Next we went to Lake Taupo and the Tongario National Park with active volcanoes and bright aqua waterfalls (also where a bunch of Lord of the Rings was filmed). We then went out to the west coast to see a giant volcano but failed due to fog. Due to weather we moved out quickly and headed to Waitomo to take a silent boat ride through the pitch black glow worm caves, filled with thousands of bright green glowing worms (two thumbs up!).
Our next stop was the end of the peninsula at the top of the north island, a little beachside town called Ahipara. Most places were booked so we stayed in an old retro campervan that was cheap but lacked heat so we barely slept. Because of the cold, it was hard to camp in general, so this was as close as we came. Next we drove up to Cape Reinga, at the very very tip of the peninsula, and it was out of this world. A little lighthouse sits on the coast on top of a cliff and there are untouched beaches all surrounding it.
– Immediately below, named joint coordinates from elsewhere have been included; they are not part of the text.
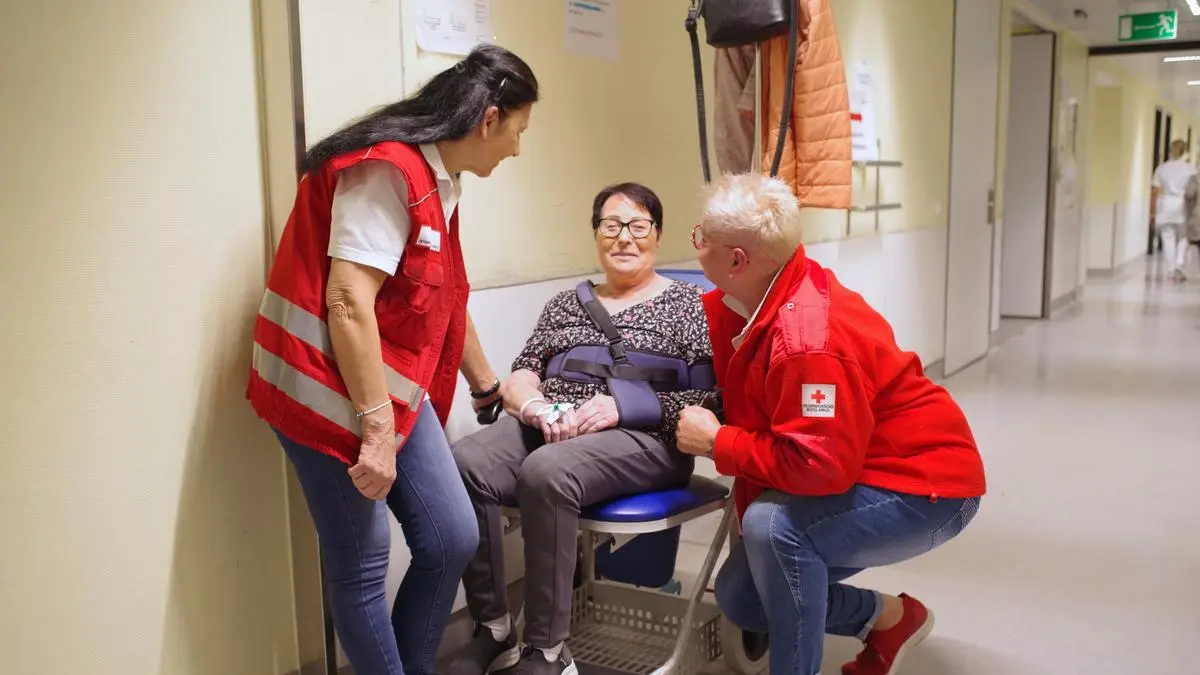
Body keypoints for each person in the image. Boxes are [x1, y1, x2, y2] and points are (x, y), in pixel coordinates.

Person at [245, 44, 538, 675]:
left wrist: (487, 385)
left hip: (383, 387)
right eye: (518, 131)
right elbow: (347, 300)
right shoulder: (387, 172)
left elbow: (443, 298)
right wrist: (377, 431)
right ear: (488, 119)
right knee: (362, 562)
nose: (517, 149)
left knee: (452, 535)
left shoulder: (440, 182)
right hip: (321, 388)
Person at [674, 174, 987, 675]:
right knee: (742, 596)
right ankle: (889, 619)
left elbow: (818, 467)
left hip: (926, 490)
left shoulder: (808, 341)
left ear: (737, 260)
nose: (696, 247)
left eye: (701, 238)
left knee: (772, 527)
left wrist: (718, 443)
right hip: (860, 464)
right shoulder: (754, 293)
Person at [447, 183, 716, 675]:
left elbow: (711, 401)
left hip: (646, 439)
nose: (624, 238)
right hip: (553, 427)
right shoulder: (565, 304)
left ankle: (548, 651)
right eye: (611, 226)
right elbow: (524, 371)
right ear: (596, 234)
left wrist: (621, 406)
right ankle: (494, 628)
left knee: (547, 470)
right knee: (465, 462)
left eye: (638, 226)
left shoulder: (691, 306)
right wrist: (533, 407)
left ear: (658, 235)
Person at [1151, 139, 1195, 282]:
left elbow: (1155, 190)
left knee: (1167, 237)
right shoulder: (1190, 169)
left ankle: (1171, 271)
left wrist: (1152, 212)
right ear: (1185, 151)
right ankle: (1179, 265)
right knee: (1184, 236)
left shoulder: (1162, 168)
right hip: (1183, 204)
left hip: (1165, 203)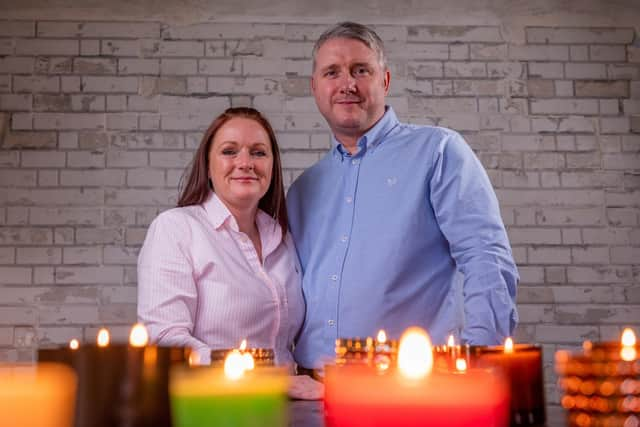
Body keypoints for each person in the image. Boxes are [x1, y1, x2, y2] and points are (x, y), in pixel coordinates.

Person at [287, 22, 519, 371]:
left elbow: (486, 260)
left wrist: (477, 364)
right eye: (332, 72)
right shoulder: (303, 188)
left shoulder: (439, 152)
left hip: (409, 386)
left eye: (360, 70)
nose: (347, 84)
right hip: (311, 388)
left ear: (385, 80)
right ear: (315, 87)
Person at [137, 107, 304, 368]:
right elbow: (166, 340)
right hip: (215, 400)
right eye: (229, 151)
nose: (246, 162)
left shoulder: (282, 238)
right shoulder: (176, 229)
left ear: (273, 165)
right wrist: (257, 376)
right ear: (208, 164)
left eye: (259, 152)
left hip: (286, 401)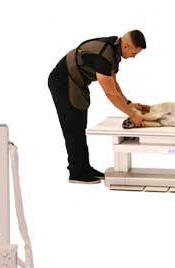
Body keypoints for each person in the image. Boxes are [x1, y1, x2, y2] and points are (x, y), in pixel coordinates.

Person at [48, 31, 151, 184]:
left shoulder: (114, 51)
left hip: (76, 82)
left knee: (79, 125)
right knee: (73, 127)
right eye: (134, 53)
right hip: (63, 81)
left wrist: (129, 104)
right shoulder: (104, 55)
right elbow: (110, 93)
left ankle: (84, 168)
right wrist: (132, 115)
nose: (134, 57)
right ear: (126, 46)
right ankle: (77, 173)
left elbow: (114, 85)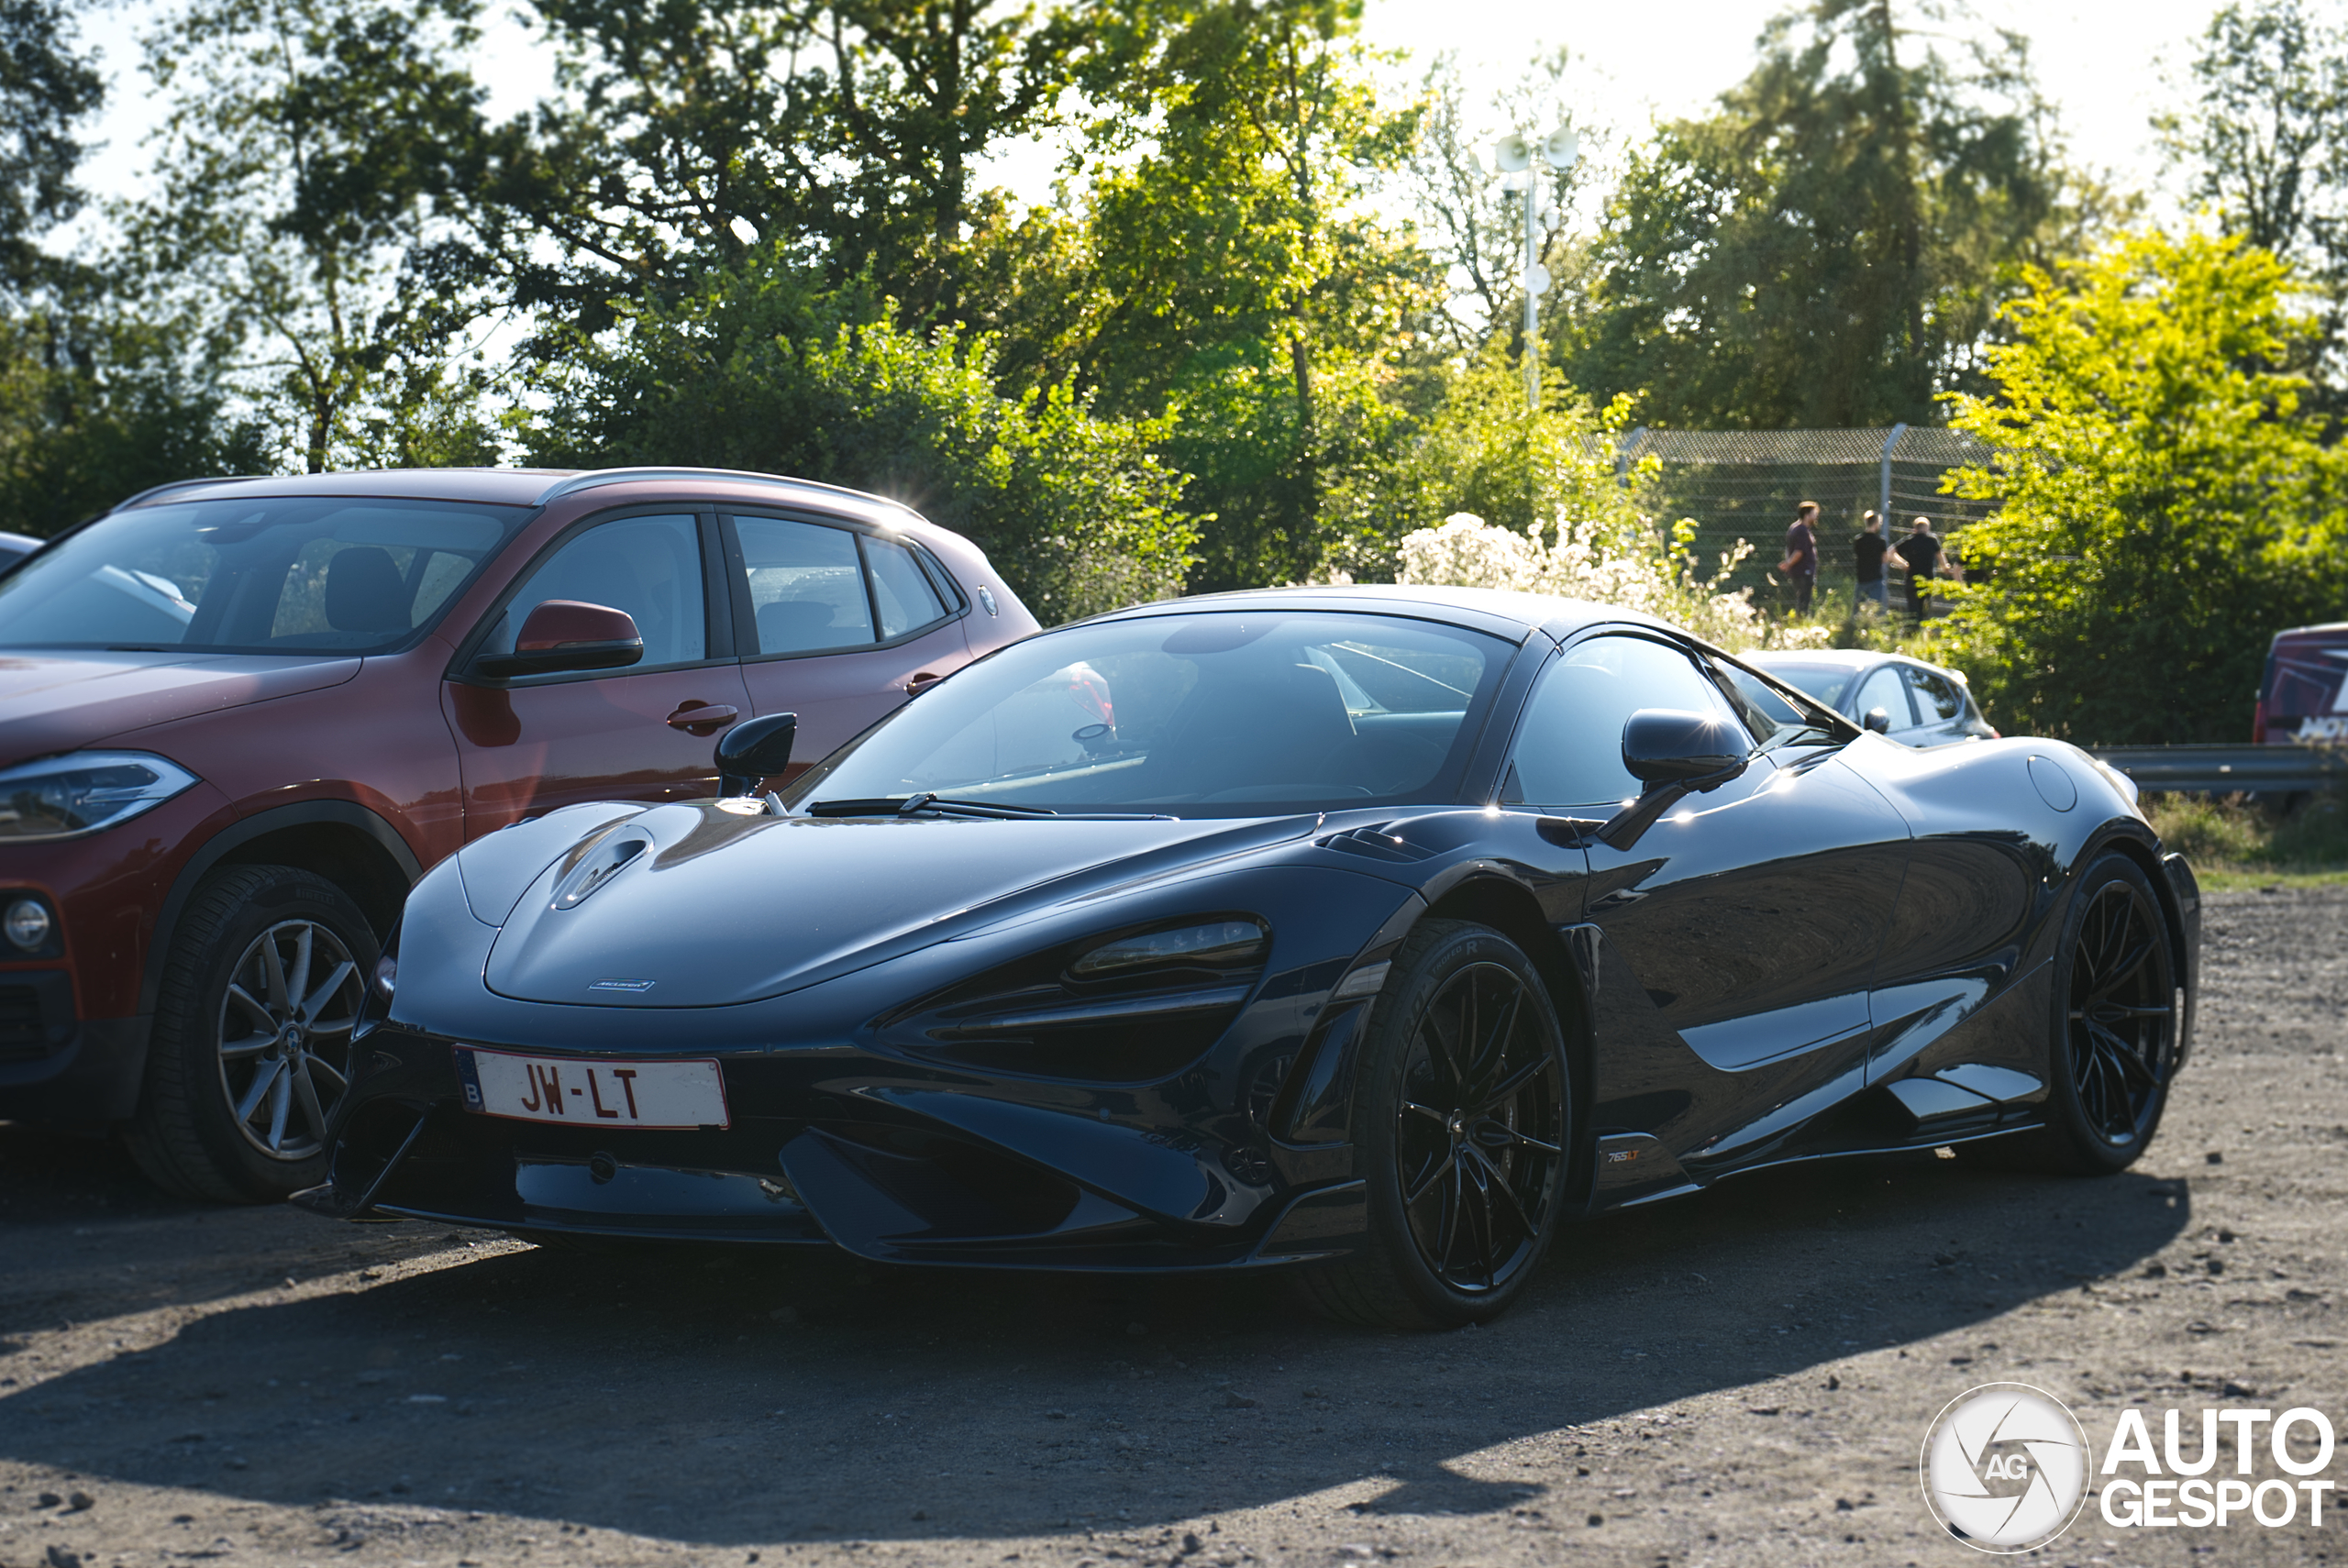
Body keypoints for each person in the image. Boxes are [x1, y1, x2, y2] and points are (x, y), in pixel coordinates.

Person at [1889, 515, 1946, 624]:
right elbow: (1940, 556)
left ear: (1915, 529)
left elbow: (1890, 552)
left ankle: (1911, 630)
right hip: (1928, 580)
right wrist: (1945, 567)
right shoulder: (1932, 540)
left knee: (1912, 608)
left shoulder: (1910, 540)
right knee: (1925, 608)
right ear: (1927, 528)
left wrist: (1903, 564)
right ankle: (1921, 629)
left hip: (1912, 579)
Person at [1778, 502, 1821, 616]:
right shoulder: (1802, 531)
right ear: (1806, 515)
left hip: (1798, 571)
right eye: (1814, 513)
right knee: (1804, 600)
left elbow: (1788, 549)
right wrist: (1789, 564)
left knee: (1802, 599)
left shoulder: (1794, 528)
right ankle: (1801, 622)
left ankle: (1800, 621)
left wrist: (1788, 562)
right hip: (1803, 571)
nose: (1816, 516)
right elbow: (1799, 552)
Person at [1852, 510, 1891, 612]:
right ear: (1876, 523)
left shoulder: (1858, 540)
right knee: (1874, 607)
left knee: (1858, 606)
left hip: (1862, 578)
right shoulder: (1880, 541)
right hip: (1875, 578)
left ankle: (1855, 623)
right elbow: (1884, 559)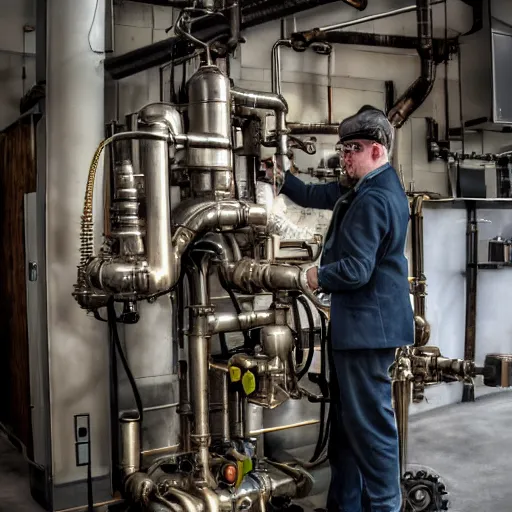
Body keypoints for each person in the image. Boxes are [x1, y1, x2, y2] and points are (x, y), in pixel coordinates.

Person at [277, 105, 414, 512]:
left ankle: (386, 506)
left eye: (351, 149)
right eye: (342, 149)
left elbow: (355, 270)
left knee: (370, 429)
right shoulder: (365, 188)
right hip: (359, 329)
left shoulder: (375, 198)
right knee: (347, 432)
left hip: (367, 331)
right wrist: (280, 180)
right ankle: (345, 506)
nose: (344, 157)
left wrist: (312, 277)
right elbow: (314, 194)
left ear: (376, 149)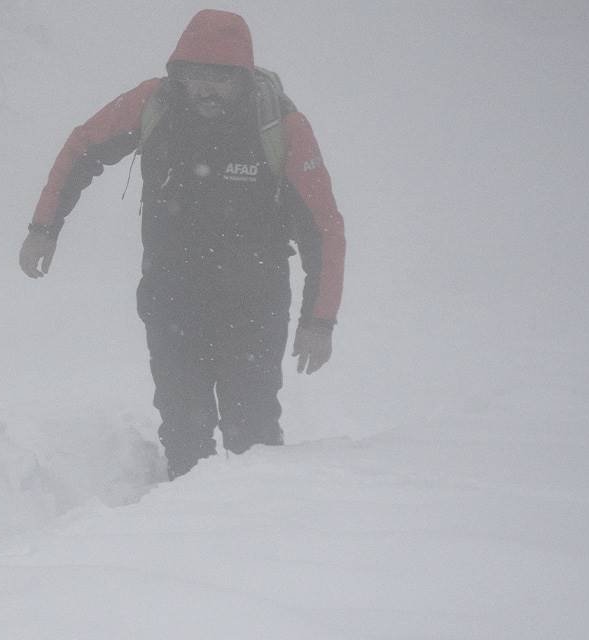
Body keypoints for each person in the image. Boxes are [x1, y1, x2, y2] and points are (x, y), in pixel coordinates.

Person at [18, 10, 345, 479]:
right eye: (195, 76)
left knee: (252, 436)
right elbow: (82, 147)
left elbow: (324, 228)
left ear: (243, 78)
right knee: (184, 429)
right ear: (179, 73)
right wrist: (43, 228)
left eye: (220, 78)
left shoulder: (280, 126)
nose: (206, 89)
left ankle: (258, 536)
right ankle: (182, 539)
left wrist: (320, 320)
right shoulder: (155, 105)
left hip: (254, 303)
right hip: (172, 295)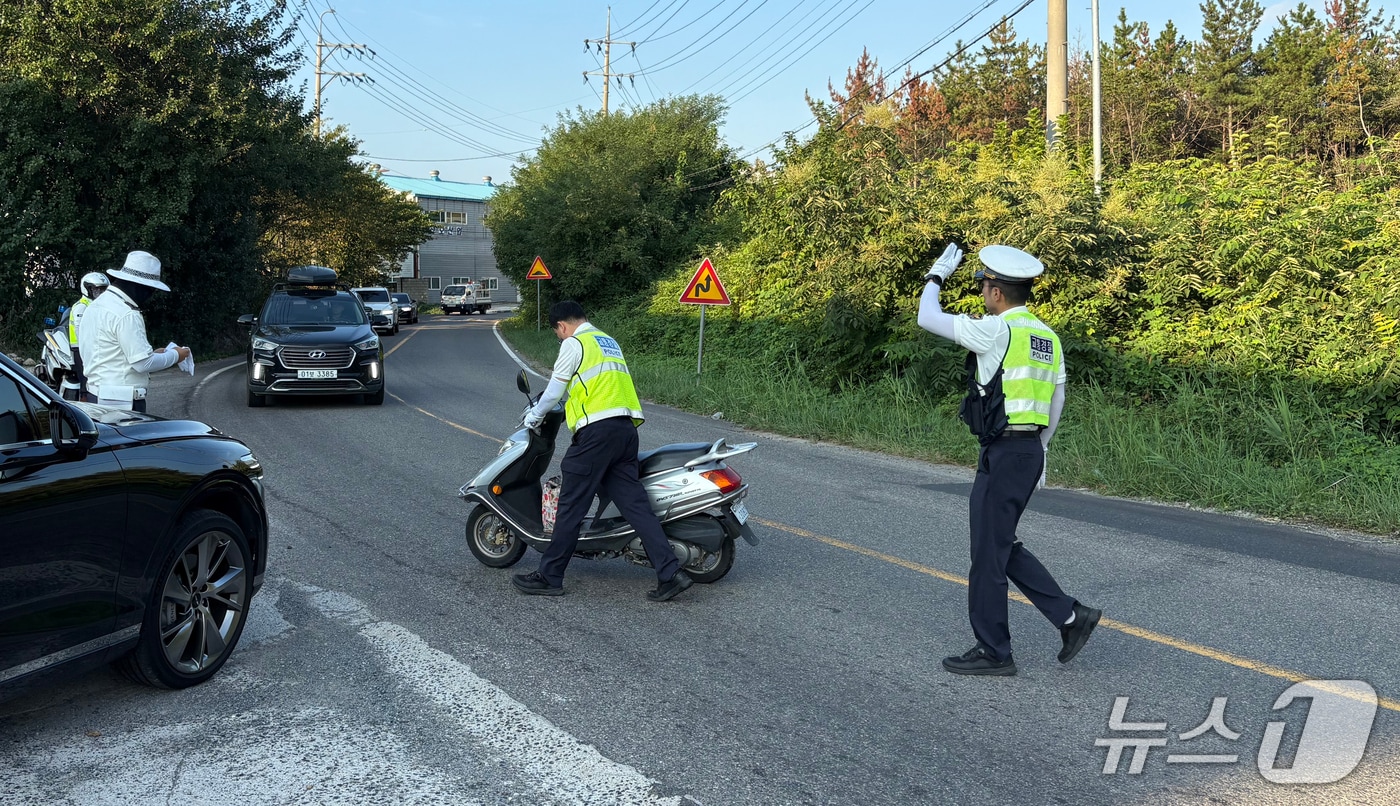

Since a few were accessible via hiking trails we decided to explore and trekked down to a massive beach lined with lava rocks, green mountains, steep cliffs, enormous sand dunes and glistening clear water with gigantic rolling waves. We were the only people on this beach, and the setting was so powerful and surreal. Places like this don’t exist anymore! We then went to see the giant sand dunes (official name) where people take boogie boards and fly down at incredible speeds. We climbed up one of those steep monsters (SO exhausting… crawling up vertically through sand is nearly impossible) and ran/rolled back down.
That night we stayed in the northernmost lodge in NZ. The next day we explored the 90 mile beach (via car on the beach) and headed up to the Bay of Islands, to a town called Paihia. The bay is loaded with islands, as you can gather, set in light green water with wild dolphins. We took a boat across the bay to a town called Russell, which is like going back in time with its old-fashioned architecture. Impressive spot for sure.
HIGHLIGHTS: Sheep (more than people in population); Rotarua (so many birds it sounds like a nature CD); glow worm caves (like looking at the brightest starry sky you’ve ever seen; worms = not creepy); Cape Reinga (feels like one of the last untouched landscapes on earth); Bay of Islands (simple, old school and beautiful); every market in the country (natural, local food rules).
HINDSIGHT: Would’ve seen the South Island, but we knew we couldn’t do both islands justice with only 10 days. It’s high on our list for a return trip.